:: What to produce ::
When a line of the records below contains the string "ankle", copy that whole line.

___ Provided records ___

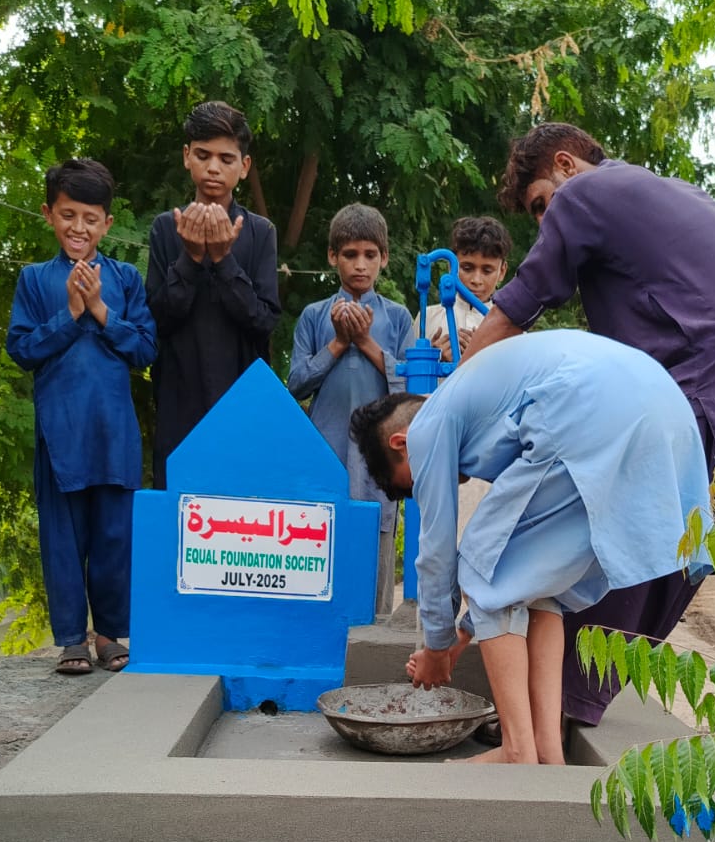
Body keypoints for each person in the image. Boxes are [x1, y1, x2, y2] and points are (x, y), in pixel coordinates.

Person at [460, 123, 715, 764]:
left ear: (565, 164)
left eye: (540, 204)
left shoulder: (587, 193)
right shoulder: (675, 194)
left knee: (640, 531)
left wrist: (455, 395)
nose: (547, 221)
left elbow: (518, 305)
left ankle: (556, 711)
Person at [350, 330, 711, 763]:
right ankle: (547, 750)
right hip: (664, 409)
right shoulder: (476, 399)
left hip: (592, 410)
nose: (430, 486)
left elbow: (437, 552)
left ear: (400, 443)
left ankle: (516, 749)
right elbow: (523, 575)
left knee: (482, 563)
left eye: (413, 484)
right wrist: (462, 634)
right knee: (542, 590)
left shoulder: (426, 426)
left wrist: (437, 647)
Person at [6, 158, 157, 675]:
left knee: (115, 537)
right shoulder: (34, 280)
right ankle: (72, 639)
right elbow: (22, 349)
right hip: (60, 434)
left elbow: (145, 348)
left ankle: (110, 635)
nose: (78, 228)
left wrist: (100, 311)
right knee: (63, 540)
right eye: (68, 215)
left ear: (107, 224)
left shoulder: (126, 279)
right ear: (49, 213)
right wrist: (71, 313)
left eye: (90, 218)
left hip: (113, 432)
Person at [147, 101, 281, 488]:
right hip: (178, 400)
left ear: (244, 166)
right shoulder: (165, 229)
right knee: (178, 504)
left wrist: (224, 260)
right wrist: (190, 259)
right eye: (203, 155)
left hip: (242, 401)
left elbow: (263, 321)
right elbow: (157, 320)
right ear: (186, 156)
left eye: (226, 158)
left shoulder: (260, 232)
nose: (213, 168)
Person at [288, 204, 413, 616]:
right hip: (327, 453)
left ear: (384, 258)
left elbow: (411, 391)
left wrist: (366, 342)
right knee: (320, 554)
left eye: (370, 255)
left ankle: (374, 632)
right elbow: (296, 384)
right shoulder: (314, 316)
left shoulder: (397, 318)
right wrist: (339, 343)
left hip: (380, 461)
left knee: (374, 559)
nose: (360, 265)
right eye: (350, 254)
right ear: (332, 256)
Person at [413, 216, 511, 360]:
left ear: (502, 271)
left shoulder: (511, 327)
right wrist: (434, 359)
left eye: (487, 271)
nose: (476, 280)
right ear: (451, 267)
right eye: (467, 268)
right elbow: (410, 370)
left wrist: (482, 357)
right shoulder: (427, 318)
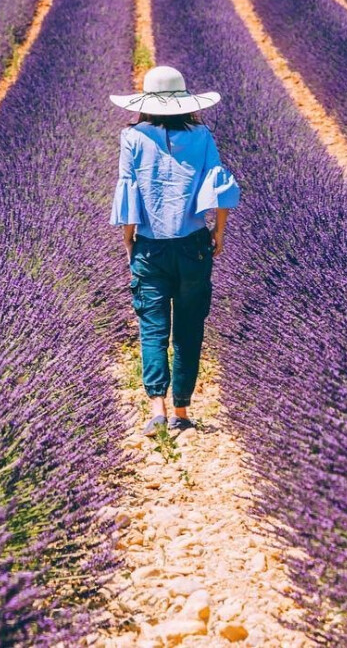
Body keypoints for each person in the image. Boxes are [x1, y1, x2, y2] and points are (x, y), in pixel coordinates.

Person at [110, 65, 240, 435]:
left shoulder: (132, 137)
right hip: (193, 246)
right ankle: (182, 413)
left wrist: (129, 242)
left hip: (150, 248)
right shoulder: (202, 135)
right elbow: (219, 186)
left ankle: (157, 410)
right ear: (185, 102)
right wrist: (219, 234)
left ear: (147, 102)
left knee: (152, 329)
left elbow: (128, 190)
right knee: (188, 328)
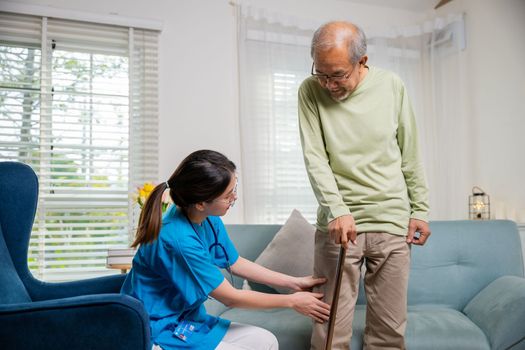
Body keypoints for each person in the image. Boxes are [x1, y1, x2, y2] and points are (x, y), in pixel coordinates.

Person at [298, 21, 431, 349]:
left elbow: (409, 153)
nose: (328, 84)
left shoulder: (392, 86)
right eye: (321, 73)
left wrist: (421, 209)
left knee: (389, 333)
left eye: (338, 74)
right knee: (330, 333)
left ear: (363, 61)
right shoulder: (309, 90)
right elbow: (315, 158)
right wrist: (338, 209)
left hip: (392, 223)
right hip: (339, 227)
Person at [121, 150, 330, 350]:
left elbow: (235, 262)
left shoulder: (207, 218)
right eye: (228, 195)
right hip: (159, 329)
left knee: (265, 341)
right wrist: (291, 301)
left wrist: (294, 282)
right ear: (201, 203)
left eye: (234, 188)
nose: (235, 198)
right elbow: (231, 297)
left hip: (190, 320)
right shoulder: (177, 239)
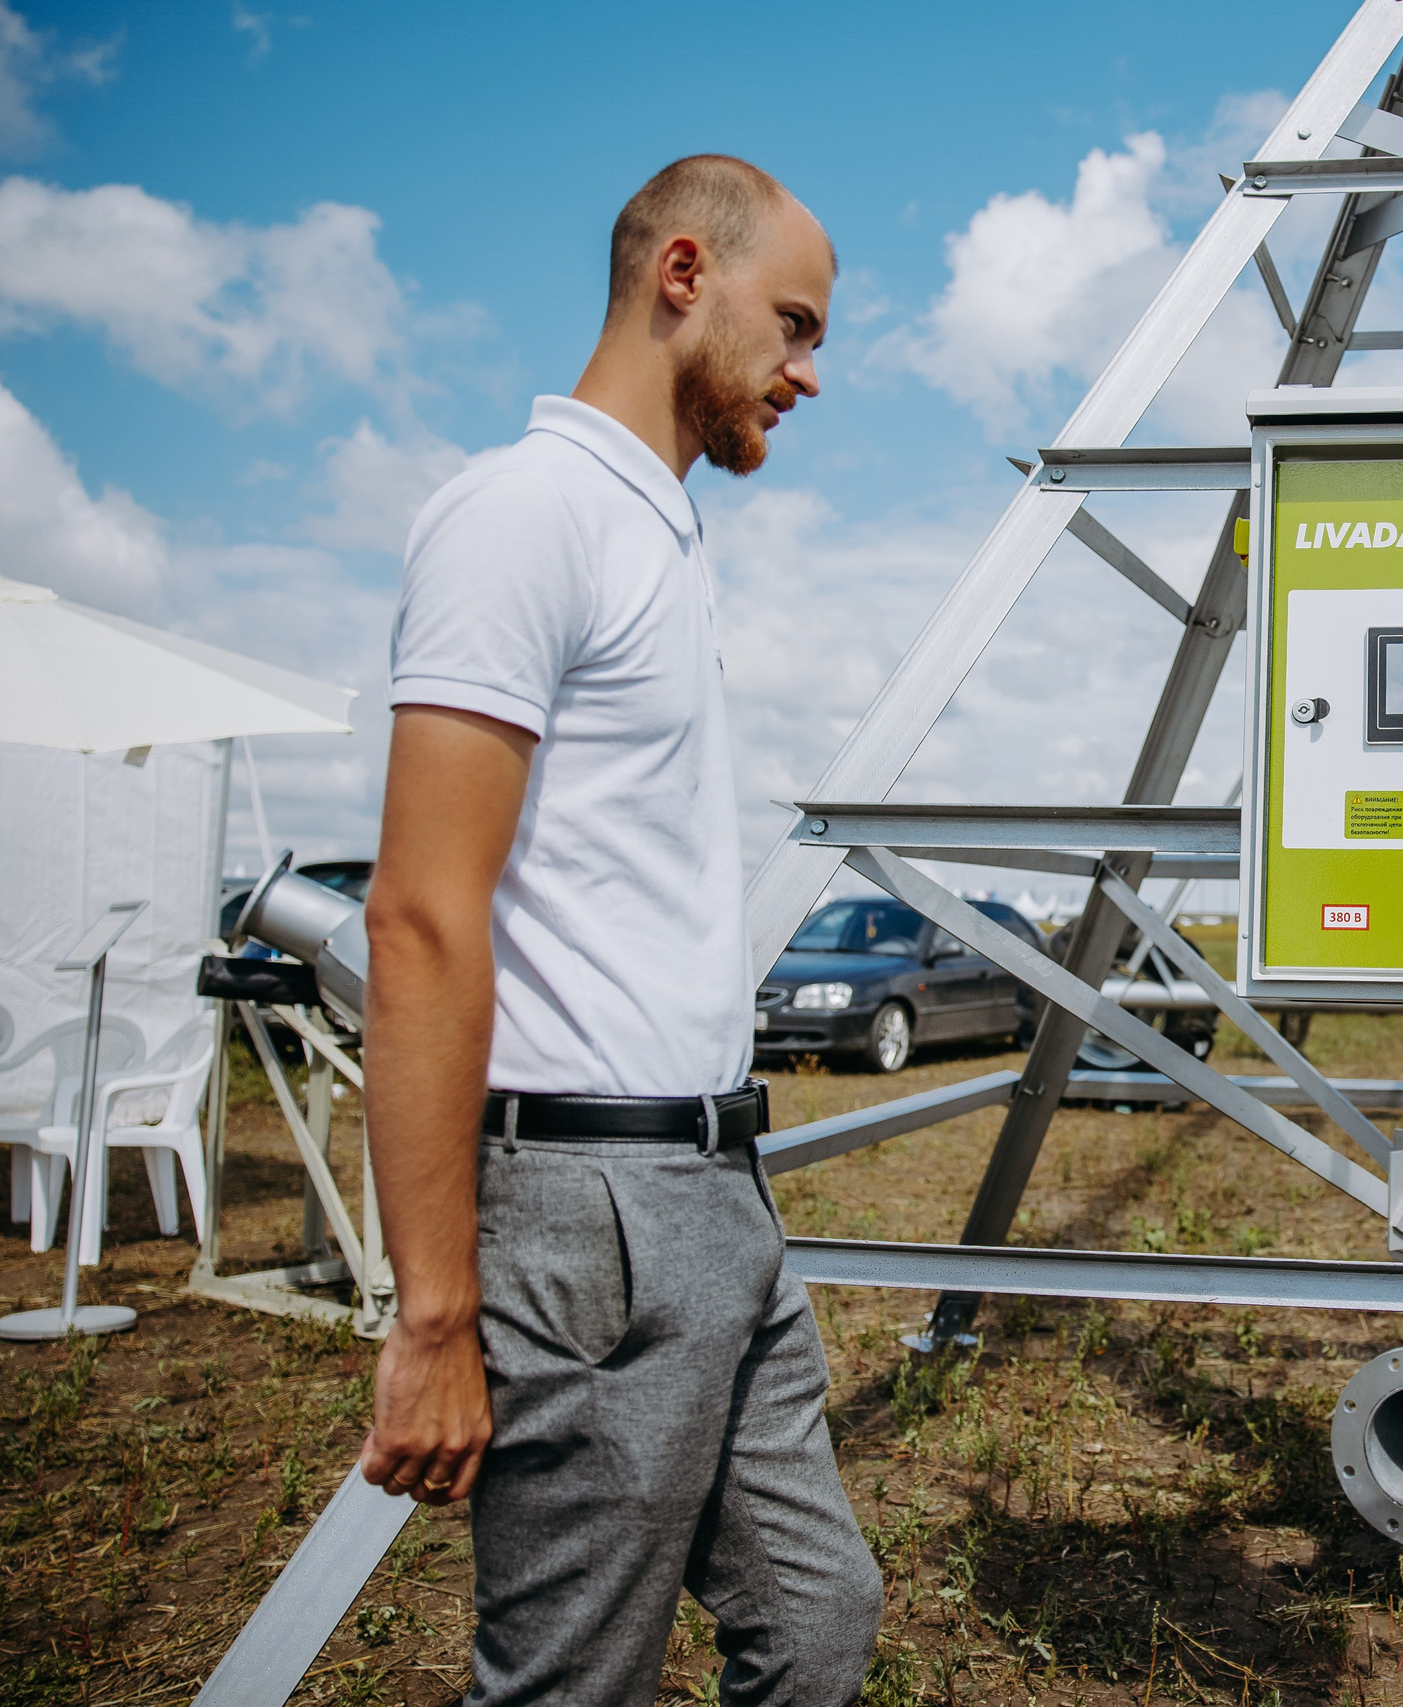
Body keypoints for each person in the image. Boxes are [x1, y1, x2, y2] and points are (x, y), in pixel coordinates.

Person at [357, 155, 883, 1705]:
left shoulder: (653, 528)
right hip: (589, 1212)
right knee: (570, 1682)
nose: (806, 373)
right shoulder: (523, 516)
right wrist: (436, 1312)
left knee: (816, 1621)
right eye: (792, 327)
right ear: (679, 275)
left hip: (714, 1184)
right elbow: (421, 915)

___

:: Reply ::
left ankle: (556, 711)
right ankle: (547, 750)
left ankle: (516, 749)
right ankle: (72, 639)
left ankle: (110, 635)
left ankle: (374, 632)
right ankle: (182, 413)
left ankle: (157, 410)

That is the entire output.